- Work required -
Retype the entries exactly; omit all pictures.

(Saved data entries)
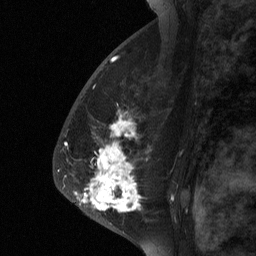
Breast MRI (dynamic contrast-enhanced), one sagittal slice. Position 41 of 64 along the scan axis. Dynamic contrast-enhanced study with each time point stored as its own series, time point 2 of 3 at this slice position (early post-contrast, ordered by acquisition time). 1.5 T. TE 4.8 ms, TR 27 ms. 2 mm slice thickness. 256 × 256 image matrix, field of view 180 × 180 mm. Patient: female, 56 years. From the clinical record (not read from this slice): setting: breast cancer imaged before/during neoadjuvant chemotherapy; receptor status: HER2-positive.
Outlined on this slice (semi-automatic segmentation, software-assisted and operator-edited):
- analysis volume of interest (the breast-tissue region the enhancement analysis was run in; not a lesion): bounding box (x1, y1, x2, y2) in pixels: (69, 104, 182, 229)
- tumour enhancement mask (voxels above the 90 % enhancement threshold inside the analysis volume of interest): (74, 123, 140, 212)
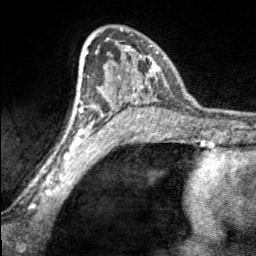
Breast MRI, one axial slice; position 112 of 160 along the scan axis; cropped to one breast; dynamic contrast-enhanced series, time point 2 of 7 at this slice position (early post-contrast); 3 T; TE 1.7 ms, TR 4.6 ms; 256 × 256 image matrix, field of view 150 × 150 mm. Female patient.
Structures marked on this image (semi-automatic segmentation, software-assisted and operator-edited):
- enhancing-tissue mask used for the functional tumour volume (all voxels passing the contrast-enhancement thresholds inside the analysis volume; usually the tumour): box from (x=97, y=29) to (x=165, y=100) px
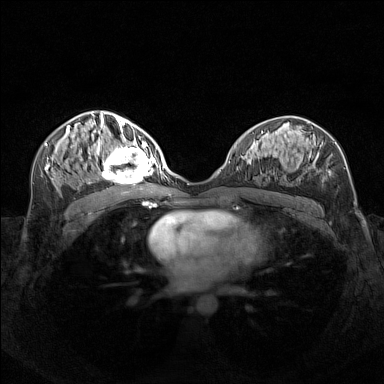
Breast MRI (dynamic contrast-enhanced), one axial slice. Position 78 of 160 along the scan axis. Dynamic contrast-enhanced series, time point 2 of 7 at this slice position (early post-contrast). 1.5 T. TE 1.8 ms, TR 5 ms. 1 mm slice thickness. 384 × 384 image matrix, field of view 340 × 340 mm. Female patient.
Structures marked on this image (semi-automatic segmentation, software-assisted and operator-edited):
- enhancing-tissue mask used for the functional tumour volume (all voxels passing the contrast-enhancement thresholds inside the analysis volume; usually the tumour): bounding box [x1, y1, x2, y2] px = [96, 140, 156, 183]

- Answer for the task -
Breast MRI (dynamic contrast-enhanced), one sagittal slice. Position 41 of 64 along the scan axis. Dynamic contrast-enhanced study with each time point stored as its own series, time point 2 of 3 at this slice position (early post-contrast, ordered by acquisition time). 1.5 T. TE 4.8 ms, TR 27 ms. 2 mm slice thickness. 256 × 256 image matrix, field of view 180 × 180 mm. Patient: female, 56 years. From the clinical record (not read from this slice): setting: breast cancer imaged before/during neoadjuvant chemotherapy; receptor status: HER2-positive.
Outlined on this slice (semi-automatic segmentation, software-assisted and operator-edited):
- analysis volume of interest (the breast-tissue region the enhancement analysis was run in; not a lesion): bounding box (x1, y1, x2, y2) in pixels: (69, 104, 182, 229)
- tumour enhancement mask (voxels above the 90 % enhancement threshold inside the analysis volume of interest): (74, 123, 140, 212)
Breast MRI, one axial slice; position 112 of 160 along the scan axis; cropped to one breast; dynamic contrast-enhanced series, time point 2 of 7 at this slice position (early post-contrast); 3 T; TE 1.7 ms, TR 4.6 ms; 256 × 256 image matrix, field of view 150 × 150 mm. Female patient.
Structures marked on this image (semi-automatic segmentation, software-assisted and operator-edited):
- enhancing-tissue mask used for the functional tumour volume (all voxels passing the contrast-enhancement thresholds inside the analysis volume; usually the tumour): box from (x=97, y=29) to (x=165, y=100) px
Breast MRI (dynamic contrast-enhanced), one axial slice. Position 78 of 160 along the scan axis. Dynamic contrast-enhanced series, time point 2 of 7 at this slice position (early post-contrast). 1.5 T. TE 1.8 ms, TR 5 ms. 1 mm slice thickness. 384 × 384 image matrix, field of view 340 × 340 mm. Female patient.
Structures marked on this image (semi-automatic segmentation, software-assisted and operator-edited):
- enhancing-tissue mask used for the functional tumour volume (all voxels passing the contrast-enhancement thresholds inside the analysis volume; usually the tumour): bounding box [x1, y1, x2, y2] px = [96, 140, 156, 183]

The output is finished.